Parlons du sommet d’Alger et de la question palestinienne. La «Déclaration d’Alger» est-elle garante d’un «rassemblement» des factions palestiniennes autour d’un mode d’action commun ?
Je dois d’abord dire que réunir dans un même endroit et sous un même toit des factions palestiniennes qui ne se sont pas parlées depuis des années et qui dans certains cas se sont fait la guerre n’est pas un travail anodin. C’est quelque chose de considérable qui a été réalisé à ce sujet par la diplomatie algérienne et indicatif également de l’importance qu’accorde l’Algérie au règlement de la question palestinienne et le souci qu’elle a de pousser vers une réconciliation interpalestinienne. Sur ce point, la démarche algérienne est louable. Elle a du mérite à plus d’un titre. Il reste maintenant à savoir quelle sera la disponibilité des parties concernées des factions palestiniennes à traduire sur terrain les dix engagements qu’elles ont signés à Alger, notamment celui relatif à la reconnaissance par tous les groupes palestiniens de l’OLP comme étant le seul représentant légitime du peuple palestinien et à taire leurs divergences.

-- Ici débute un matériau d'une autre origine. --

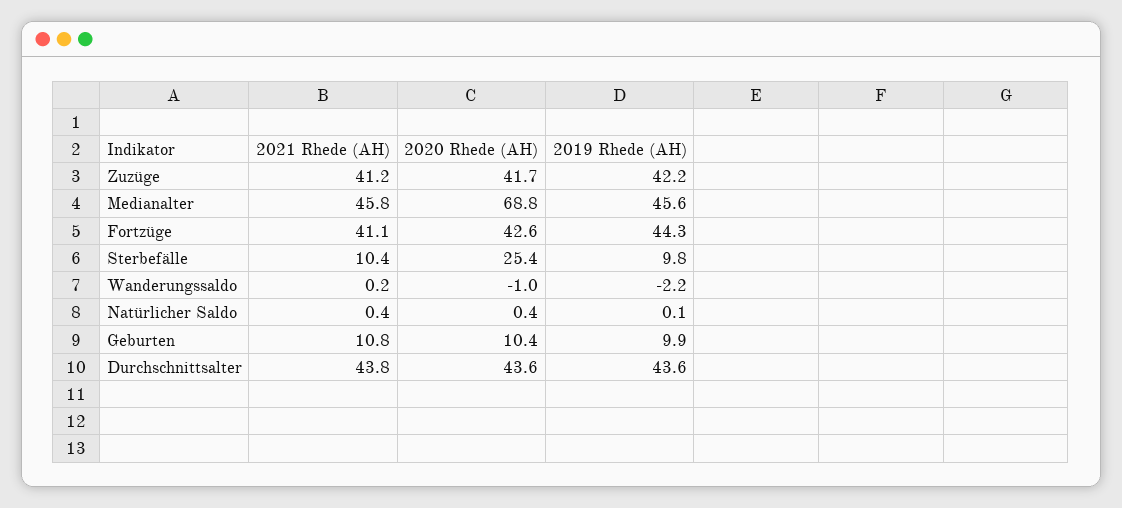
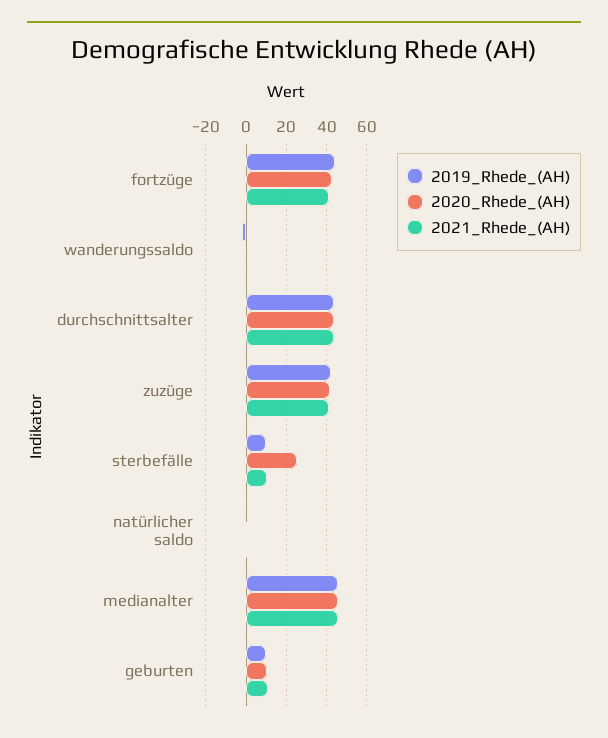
2020 Rhede (AH), Medianalter: 68.8 -> 45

On imagine bien que, outre l’Algérie, il y a d’autres pays à considérer dans cette affaire de rapprochement des parties palestiniennes, notamment pour la tenue d’élections en automne 2023…

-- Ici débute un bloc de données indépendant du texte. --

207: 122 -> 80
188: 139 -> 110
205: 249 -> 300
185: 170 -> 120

Bien entendu, pour réussir le processus d’unification, il y a également l’engagement de certains pays de la Ligue arabe, notamment ceux qui ont pris à bras le corps depuis des décennies la question palestinienne, à savoir l’Egypte et la Jordanie. Mais également les Etats impliqués dans l’aide aux Palestiniens, comme les monarchies du Golfe. Il y a aussi l’engagement des pays occidentaux et les pressions qu’ils doivent exercer sur l’Etat d’Israël pour revoir et cesser sa politique expansionniste, revenir vers l’accord de paix proposé lors du Sommet de la Ligue arabe de 2002, à savoir «la terre contre la paix». Le chemin pour la création d’un Etat palestinien viable est long mais pas impossible. Il implique la conjugaison au niveau arabe des efforts palestiniens et des Etats de la Ligue. Il implique l’engagement de la communauté internationale, notamment les acteurs clés, à savoir les Etats-Unis, l’Union européenne et la Russie, à faire pression sur Israël pour une «paix juste et durable».